Let $F$ be a continuous distribution function on $\mathbb{R}$, with its (generalized) inverse function $$F^{-1}(u) = \inf\{x: F(x) = u, 0 < u < 1\}$$ Prove the following statements:
a.) If $U$ is uniform random variable on $(0,1)$, then $F^{-1}(U)$ has distribution function $F$.
b.) If $X$ has distribution function $F$, then $F(X)$ is uniformly distributed on $(0,1)$.

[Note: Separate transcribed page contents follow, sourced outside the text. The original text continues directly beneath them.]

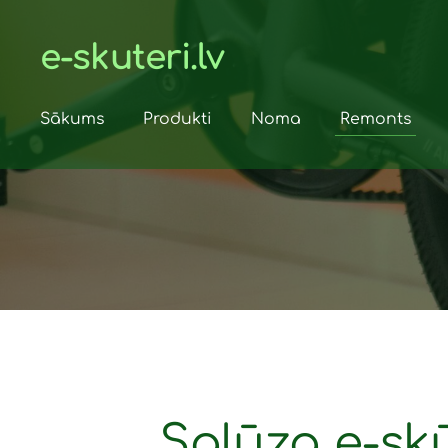
e-skuteri.lv
Sākums
Produkti
Noma
Remonts
Salūza e-sk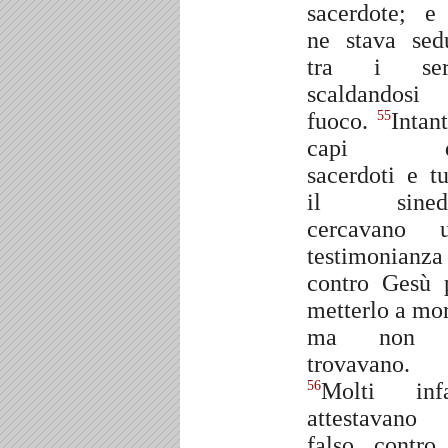
sacerdote; e
ne stava sed
tra i serv
scaldandosi
fuoco.
Intant
55
capi d
sacerdoti e tu
il sinedr
cercavano 
testimonianza
contro Gesù 
metterlo a mor
ma non 
trovavano.
Molti infa
56
attestavano
falso contro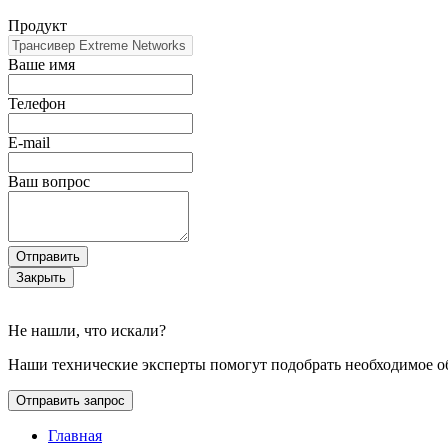
Продукт
Ваше имя
Телефон
E-mail
Ваш вопрос
Отправить
Закрыть
Не нашли, что искали?
Наши технические эксперты помогут подобрать необходимое о
Отправить запрос
Главная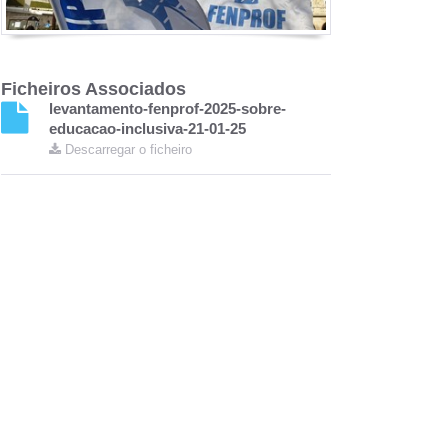
Ficheiros Associados
levantamento-fenprof-2025-sobre-
educacao-inclusiva-21-01-25
Descarregar o ficheiro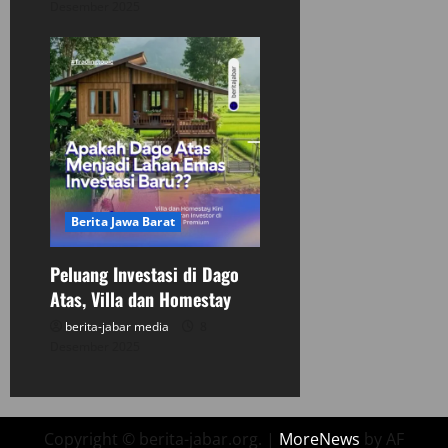
Desember 2025
Berita Jawa Barat
Peluang Investasi di Dago
Atas, Villa dan Homestay
berita-jabar media
8
Desember 2025
Copyright © berita-jabar.org.
|
MoreNews
by AF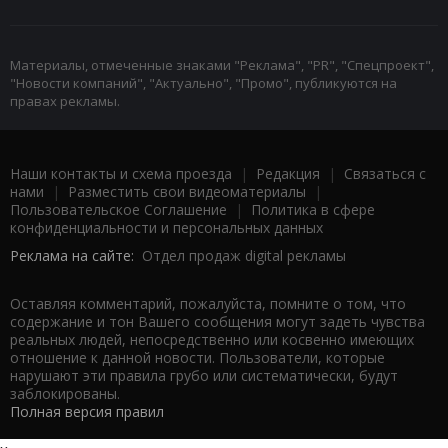
Материалы, отмеченные знаками "Реклама", "PR", "Спецпроект",
"Новости компаний", "Актуально", "Промо", публикуются на
правах рекламы.
Наши контакты и схема проезда
|
Редакция
|
Связаться с
нами
|
Разместить свои видеоматериалы
|
Пользовательское Соглашение
|
Политика в сфере
конфиденциальности и персональных данных
Реклама на сайте:
Отдел продаж digital рекламы
Оставляя комментарий, пожалуйста, помните о том, что
содержание и тон Вашего сообщения могут задеть чувства
реальных людей, непосредственно или косвенно имеющих
отношение к данной новости. Пользователи, которые
нарушают эти правила грубо или систематически, будут
заблокированы.
Полная версия правил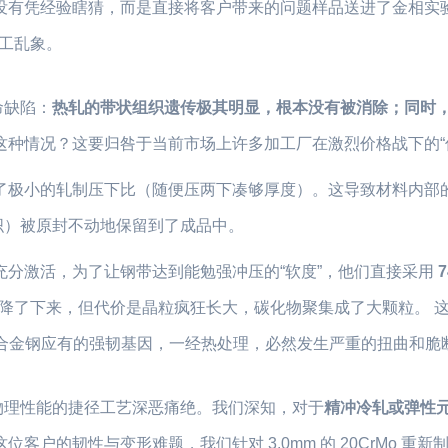
没有凭经验瞎猜，而是直接将客户带来的问题样品送进了金相实
加工乱象。
命缺陷：
热轧的带状组织遗传极其明显，根本没有被消除；同时
这种情况？这要归咎于当前市场上许多加工厂在激烈价格战下的“
了极小的轧制压下比（随便压两下凑够厚度）。这导致材料内部
织）被原封不动地保留到了成品中。
分激活，为了让钢带达到能勉强冲压的“软度”，他们直接采用
度降了下来，但代价是晶粒疯狂长大，碳化物聚集成了大颗粒。 
已失去了合金钢应有的强韧基因，一经热处理，必然发生严重的扭曲和脆
物理性能的捷径工艺深恶痛绝。我们深知，对于
精冲冷轧或弹性
客户的韧性与变形难题，我们针对 3.0mm 的 20CrMo 重新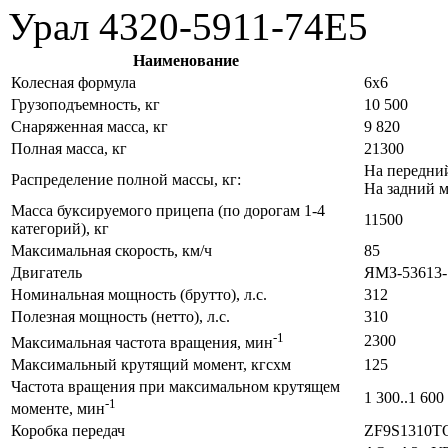
Урал 4320-5911-74Е5
Наименование
Колесная формула
6x6
Грузоподъемность, кг
10 500
Снаряженная масса, кг
9 820
Полная масса, кг
21300
На передний
Распределение полной массы, кг:
На задний м
Масса буксируемого прицепа (по дорогам 1-4
11500
категорий), кг
Максимальная скорость, км/ч
85
Двигатель
ЯМЗ-53613-
Номинальная мощность (брутто), л.с.
312
Полезная мощность (нетто), л.с.
310
-1
2300
Максимальная частота вращения, мин
Максимальный крутящий момент, кгсхм
125
Частота вращения при максимальном крутящем
1 300..1 600
-1
моменте, мин
Коробка передач
ZF9S1310TO 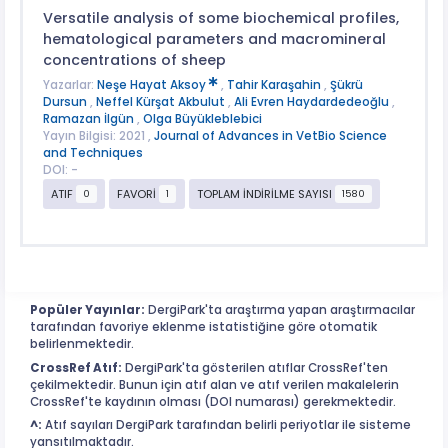
Versatile analysis of some biochemical profiles,
hematological parameters and macromineral
concentrations of sheep
Yazarlar:
Neşe Hayat Aksoy
,
Tahir Karaşahin
,
Şükrü
Dursun
,
Neffel Kürşat Akbulut
,
Ali Evren Haydardedeoğlu
,
Ramazan İlgün
,
Olga Büyükleblebici
Yayın Bilgisi: 2021 ,
Journal of Advances in VetBio Science
and Techniques
DOI: -
ATIF
FAVORİ
TOPLAM İNDİRİLME SAYISI
0
1
1580
Popüler Yayınlar:
DergiPark'ta araştırma yapan araştırmacılar
tarafından favoriye eklenme istatistiğine göre otomatik
belirlenmektedir.
CrossRef Atıf:
DergiPark'ta gösterilen atıflar CrossRef'ten
çekilmektedir. Bunun için atıf alan ve atıf verilen makalelerin
CrossRef'te kaydının olması (DOI numarası) gerekmektedir.
^:
Atıf sayıları DergiPark tarafından belirli periyotlar ile sisteme
yansıtılmaktadır.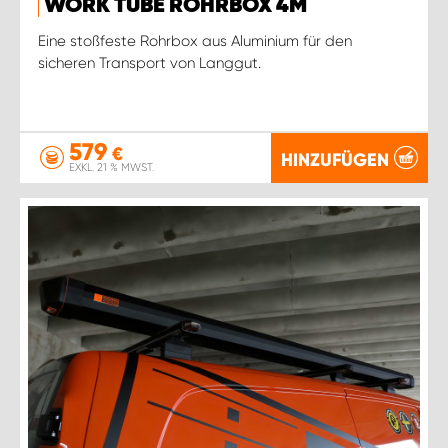
WORK TUBE ROHRBOX 4M
Eine stoßfeste Rohrbox aus Aluminium für den
sicheren Transport von Langgut.
579
€
HINZUFÜGEN
EXKL. 21 % MWST.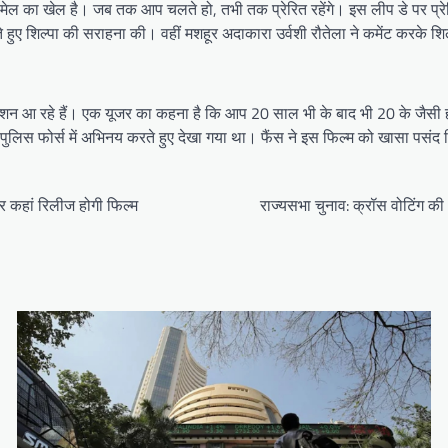
लमेल का खेल है। जब तक आप चलते हो, तभी तक प्रेरित रहेंगे। इस लीप डे पर प्रे
ते हुए शिल्पा की सराहना की। वहीं मशहूर अदाकारा उर्वशी रौतेला ने कमेंट करके शि
क्शन आ रहे हैं। एक यूजर का कहना है कि आप 20 साल भी के बाद भी 20 के जैसी ह
ियन पुलिस फोर्स में अभिनय करते हुए देखा गया था। फैंस ने इस फिल्म को खासा पसं
र कहां रिलीज होगी फिल्म
राज्यसभा चुनाव: क्रॉस वोटिंग क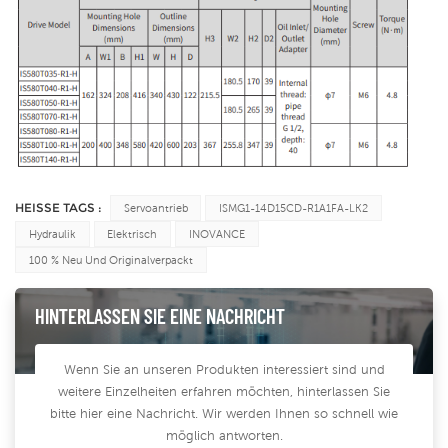
HEISSE TAGS :
Servoantrieb
ISMG1-14D15CD-R1A1FA-LK2
Hydraulik
Elektrisch
INOVANCE
100 % Neu Und Originalverpackt
HINTERLASSEN SIE EINE NACHRICHT
Wenn Sie an unseren Produkten interessiert sind und
weitere Einzelheiten erfahren möchten, hinterlassen Sie
bitte hier eine Nachricht. Wir werden Ihnen so schnell wie
möglich antworten.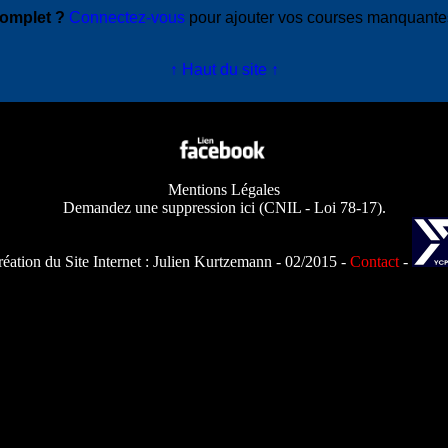
complet ?
Connectez-vous
pour ajouter vos courses manquant
↑ Haut du site ↑
Mentions Légales
Demandez une suppression ici
(
CNIL - Loi 78-17
).
éation du Site Internet :
Julien Kurtzemann
- 02/2015 -
Contact
-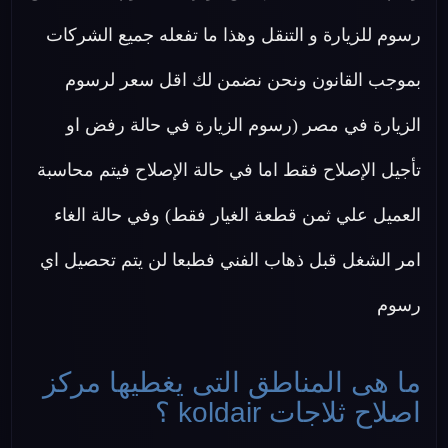
رسوم للزيارة و التنقل وهذا ما تفعله جميع الشركات
بموجب القانون ونحن نضمن لك اقل سعر لرسوم
الزيارة في مصر (رسوم الزيارة في حالة رفض او
تأجيل الإصلاح فقط اما في حالة الإصلاح فيتم محاسبة
العميل علي ثمن قطعة الغيار فقط) وفي حالة الغاء
امر الشغل قبل ذهاب الفني فطبعا لن يتم تحصيل اي
رسوم
ما هى المناطق التى يغطيها مركز
اصلاح ثلاجات koldair ؟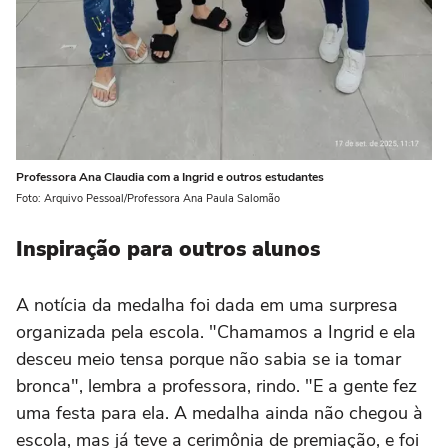
Professora Ana Claudia com a Ingrid e outros estudantes
Foto: Arquivo Pessoal/Professora Ana Paula Salomão
Inspiração para outros alunos
A notícia da medalha foi dada em uma surpresa
organizada pela escola. "Chamamos a Ingrid e ela
desceu meio tensa porque não sabia se ia tomar
bronca", lembra a professora, rindo. "E a gente fez
uma festa para ela. A medalha ainda não chegou à
escola, mas já teve a cerimônia de premiação, e foi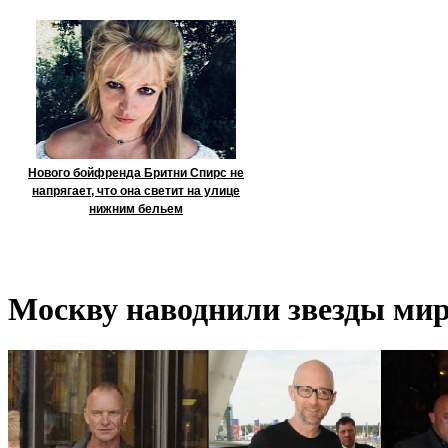
Нового бойфренда Бритни Спирс не
напрягает, что она светит на улице
нижним бельем
Москву наводнили звезды мир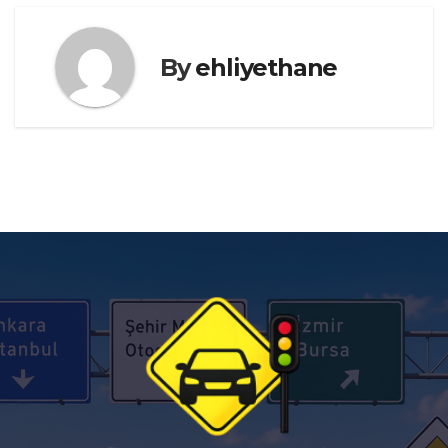
By
ehliyethane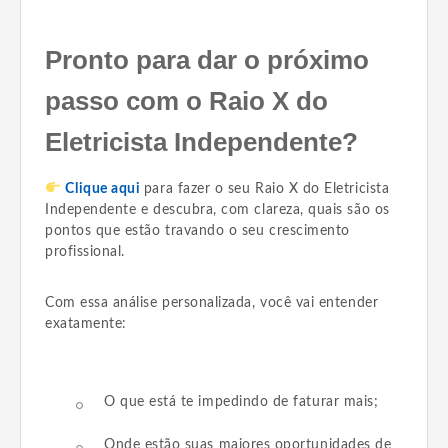
Pronto para dar o próximo
passo com o Raio X do
Eletricista Independente?
Clique aqui
para fazer o seu Raio X do Eletricista
Independente e descubra, com clareza, quais são os
pontos que estão travando o seu crescimento
profissional.
Com essa análise personalizada, você vai entender
exatamente:
O que está te impedindo de faturar mais;
Onde estão suas maiores oportunidades de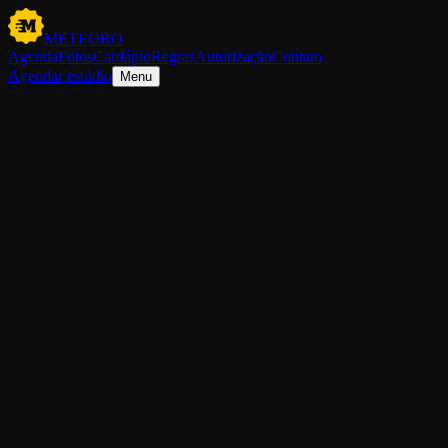
METEORO
Agenda
Fotos
Cardápio
Regras
Autorização
Contato
Agendar estúdio
Menu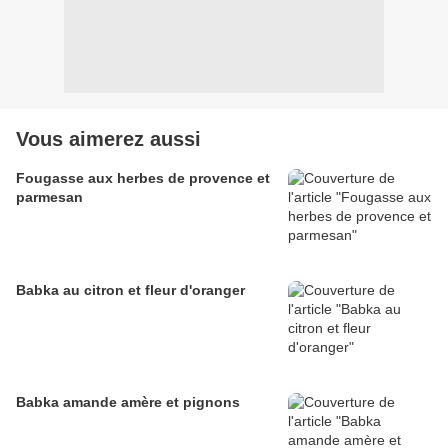
Vous aimerez aussi
Fougasse aux herbes de provence et
parmesan
Babka au citron et fleur d'oranger
Babka amande amère et pignons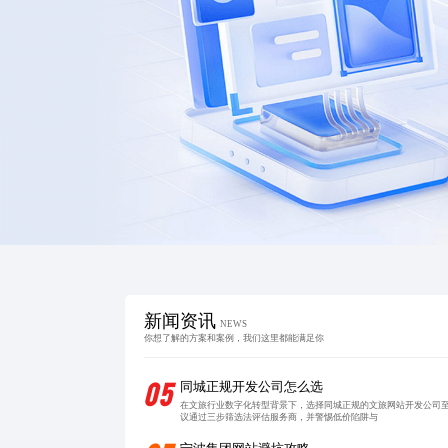
新闻资讯
NEWS
你想了解的方案和案例，我们这里都能满足你
05
同城正规开发公司怎么选
在文旅行业数字化转型背景下，选择同城正规的文旅网站开发公司
议通过三步筛选法评估服务商，并警惕低价陷阱与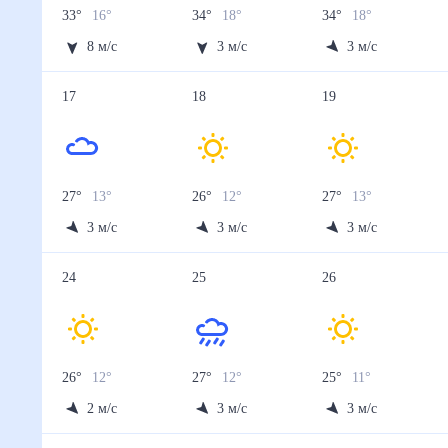
33
°
16
°
34
°
18
°
34
°
18
°
8
м/с
3
м/с
3
м/с
17
18
19
27
°
13
°
26
°
12
°
27
°
13
°
3
м/с
3
м/с
3
м/с
24
25
26
26
°
12
°
27
°
12
°
25
°
11
°
2
м/с
3
м/с
3
м/с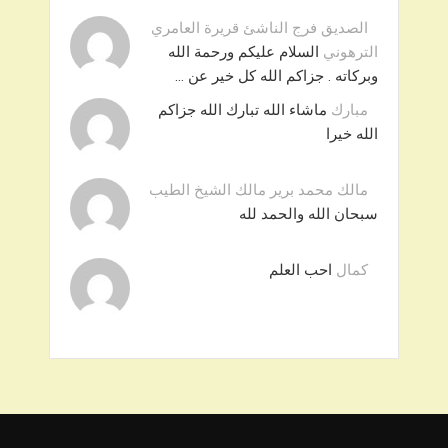
الصديق فرج الناشئ قريرة العامري
الترهوني
السلام عليكم ورحمة الله
وبركاته . جزاكم الله كل خير عن …
مبارك
ماشاء الله تبارك الله جزاكم
الله خيرا
مالك محمد برير مالك الشيخ الطيب
سبحان الله والحمد لله
كمال
احب العلم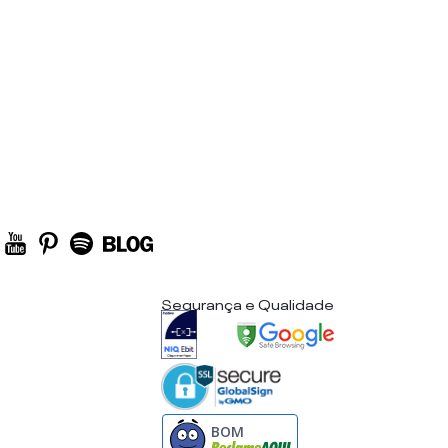
Segurança e Qualidade
BOM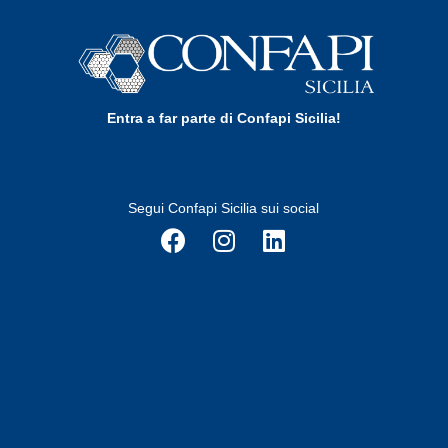
Entra a far parte di Confapi Sicilia!
Segui Confapi Sicilia sui social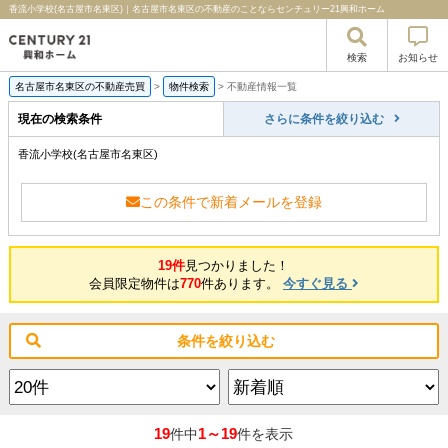
香流小学校(名古屋市名東区)｜名古屋市名東区の不動産のことならセンチュリー21興和ホーム
検索
お知らせ
名古屋市名東区の不動産売買
>
物件検索
>
不動産情報一覧
現在の検索条件
さらに条件を絞り込む
香流小学校(名古屋市名東区)
この条件で新着メールを登録
19件
見つかりました！
会員限定物件は
770
件あります。
今すぐ見る
条件を絞り込む
19
1～19
件中
件を表示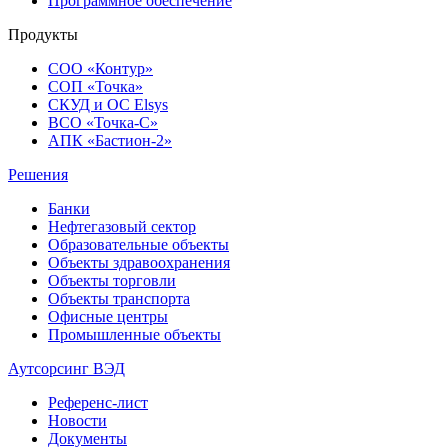
Программное обеспечение
Продукты
СОО «Контур»
СОП «Точка»
СКУД и ОС Elsys
ВСО «Точка-С»
АПК «Бастион-2»
Решения
Банки
Нефтегазовый сектор
Образовательные объекты
Объекты здравоохранения
Объекты торговли
Объекты транспорта
Офисные центры
Промышленные объекты
Аутсорсинг ВЭД
Референс-лист
Новости
Документы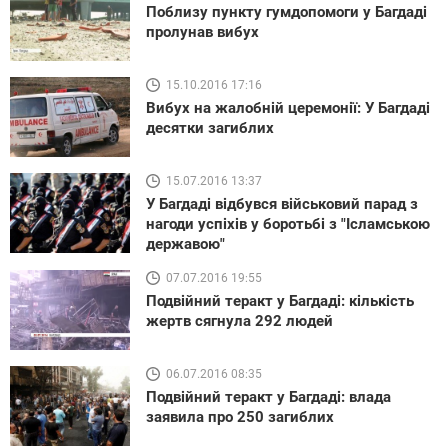
Поблизу пункту гумдопомоги у Багдаді
пролунав вибух
15.10.2016 17:16
Вибух на жалобній церемонії: У Багдаді
десятки загиблих
15.07.2016 13:37
У Багдаді відбувся військовий парад з
нагоди успіхів у боротьбі з "Ісламською
державою"
07.07.2016 19:55
Подвійний теракт у Багдаді: кількість
жертв сягнула 292 людей
06.07.2016 08:35
Подвійний теракт у Багдаді: влада
заявила про 250 загиблих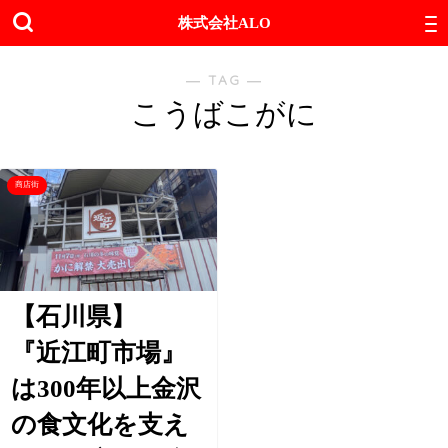
株式会社ALO
― TAG ―
こうばこがに
商店街
【石川県】
『近江町市場』
は300年以上金沢
の食文化を支え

I normally do not post a question without an attempted solution but I am a bit lost here, I don't really understand what is being asked to prove. Any suggestions or comments are greatly appreciated.
EDIT:
Attempted proof a.) Suppose $U\sim U(0,1)$, then
\begin{align*} \mathbb{P}(F^{-1}(U)\leq x) &= \mathbb{P}(U\leq F(x))\\ &= \int_{0}^{F(x)}du\\ &= F(x)\\ \end{align*} Not sure if this is correct or not but thats what I was thinking a.) wanted me to prove
The property in b) is called probability integral transform. The proof is relatively straightforward using the cdf method.
Let $X$ be continuous r.v. with cdf $F_{X}$, then $Y=F_{X}(X)\sim\mathcal{U}[0,1]$. In fact, $F_{Y}(y)=\mathbb{P}[F_{X}(X)\leq y]=\mathbb{P}[X\leq F_{X}^{-1}(y)]=F_{X}(F_{X}^{-1}(y))=y$.